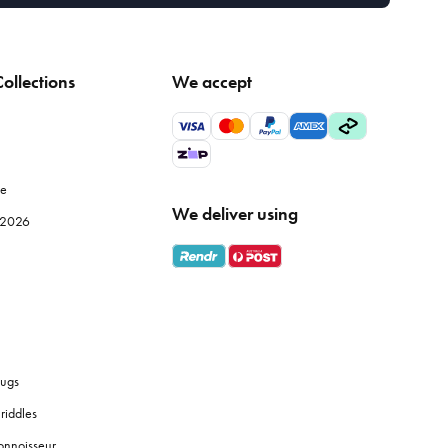
ollections
We accept
le
We deliver using
e 2026
ugs
riddles
onnoisseur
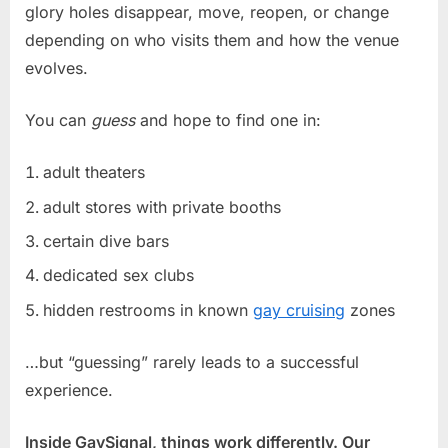
glory holes disappear, move, reopen, or change
depending on who visits them and how the venue
evolves.
You can
guess
and hope to find one in:
adult theaters
adult stores with private booths
certain dive bars
dedicated sex clubs
hidden restrooms in known
gay cruising
zones
…but “guessing” rarely leads to a successful
experience.
Inside GaySignal, things work differently. Our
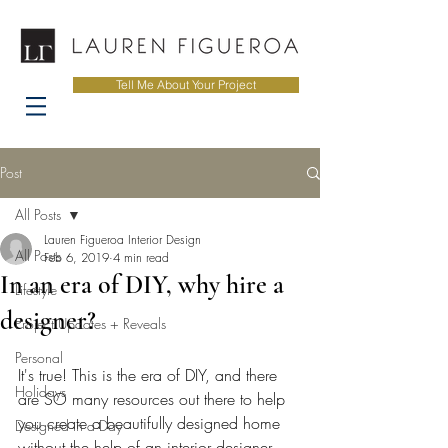
Tell Me About Your Project
Post
All Posts
Lauren Figueroa Interior Design
All Posts
Feb 6, 2019
4 min read
In an era of DIY, why hire a
Lifestyle
designer?
Project Updates + Reveals
Personal
It's true! This is the era of DIY, and there 
Holidays
are SO many resources out there to help 
you create a beautifully designed home 
Designed in a Day
without the help of an interior designer, 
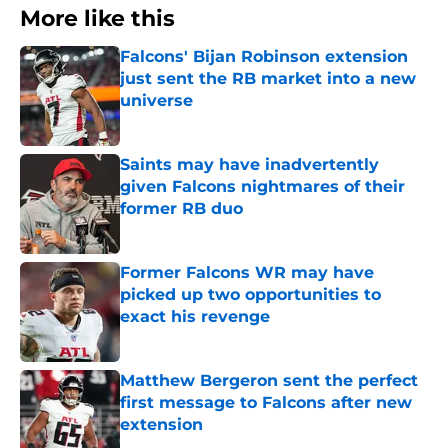
More like this
Falcons' Bijan Robinson extension
just sent the RB market into a new
universe
Published by on Invalid Date
Saints may have inadvertently
given Falcons nightmares of their
former RB duo
Published by on Invalid Date
Former Falcons WR may have
picked up two opportunities to
exact his revenge
Published by on Invalid Date
Matthew Bergeron sent the perfect
first message to Falcons after new
extension
Published by on Invalid Date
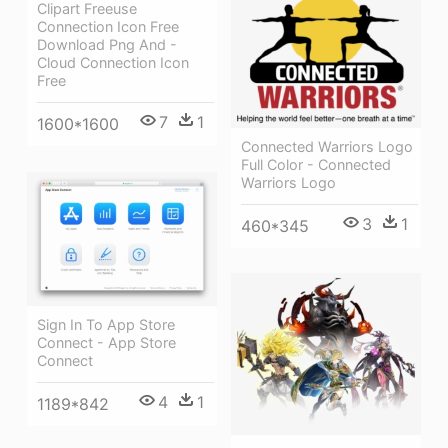
Clipart Freeuse
Connection Icon Free
Download Png And -
Cloud Connection Icon
Free
7
1
1600*1600
Connected Warriors Logo
Full Color - Connected
Warriors Logo
3
1
460*345
Sign In To App Store
Connect - App Store
Connect
4
1
1189*842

--------------------------------------------------

▶ Activity
Your answer should contain only the lines from the beginning of the listing above through the line with "Saints may have inadvertently", copied exactly and without the pictures.

▶ Answer
ollections
We accept
le
We deliver using
e 2026
ugs
riddles
onnoisseur
glory holes disappear, move, reopen, or change
depending on who visits them and how the venue
evolves.
You can
guess
and hope to find one in:
adult theaters
adult stores with private booths
certain dive bars
dedicated sex clubs
hidden restrooms in known
gay cruising
zones
…but “guessing” rarely leads to a successful
experience.
Inside GaySignal, things work differently. Our
Tell Me About Your Project
Post
All Posts
Lauren Figueroa Interior Design
All Posts
Feb 6, 2019
4 min read
In an era of DIY, why hire a
Lifestyle
designer?
Project Updates + Reveals
Personal
It's true! This is the era of DIY, and there 
Holidays
are SO many resources out there to help 
you create a beautifully designed home 
Designed in a Day
without the help of an interior designer, 
More like this
Falcons' Bijan Robinson extension
just sent the RB market into a new
universe
Published by on Invalid Date
Saints may have inadvertently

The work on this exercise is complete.